Çünkü, Kâzım Karabekir kendisine metanet tavsiye ediyor, ümit veriyor, "Devleti kurtarabiliriz" diyordu.

"Evet, devleti kurtarabilirsin!! Paşa paşa, sana güveniyorum" diye karşılık verebilirdi.

Dememiş, "Cuma selamlığıdır, fazla konuşmayalım" diyerek başından savmış:

11 Nisan cuma günü Padişaha arz-ı veda için selamlığa gittim ve huzura kabul olundum.

Beni Şarktaki dokuzuncu ordu kıtaatından müteşekkil olan [oluşan] onbeşinci kolordu kumandanlığına tayin buyurduklarından dolayı teşekkür ettim, ve İstanbulda kolordu kumandanlıklarından gelmiş genç kumandanların Anadoluya kıtaatın başına geçirilmesi için istical buyurmalarını [acele etmelerini], aksi halde telafisi gayri mümkün [giderilmesi imkansız] felaketlerle karşılaşacağımızı hatırlattım ve itilaf devletlerinin ordularımızın silahlarını toplamağa başladıklarını ve bunun neticesinin korkunç olacağını izah ettim. 
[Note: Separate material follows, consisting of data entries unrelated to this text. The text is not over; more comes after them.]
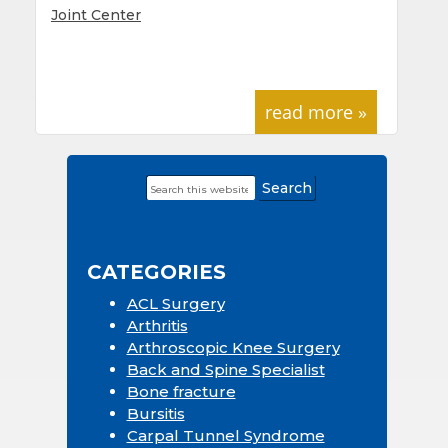
Joint Center
read more »
Search
Primary
this
Sidebar
website
CATEGORIES
ACL Surgery
Arthritis
Arthroscopic Knee Surgery
Back and Spine Specialist
Bone fracture
Bursitis
Carpal Tunnel Syndrome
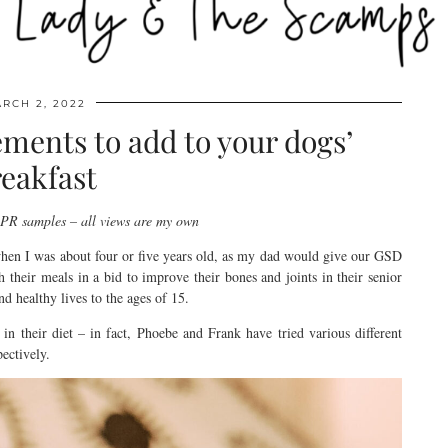
RCH 2, 2022
ments to add to your dogs’
eakfast
s PR samples – all views are my own
when I was about four or five years old, as my dad would give our GSD
their meals in a bid to improve their bones and joints in their senior
and healthy lives to the ages of 15.
 in their diet – in fact, Phoebe and Frank have tried various different
ectively.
Sultan Vahdettin iltifat ve dua etti. Büyük bir korku içinde kıvranıyordu. Sözlerim iyi tesir etti fakat uzun görüşmeden endişe ile: 

- (Fazla görüşmek münasip değil cuma selamlığıdır. Fakat fikrinizi takdir ediyorum) dediler, arz-ı veda ile metanet tavsiye ettim. 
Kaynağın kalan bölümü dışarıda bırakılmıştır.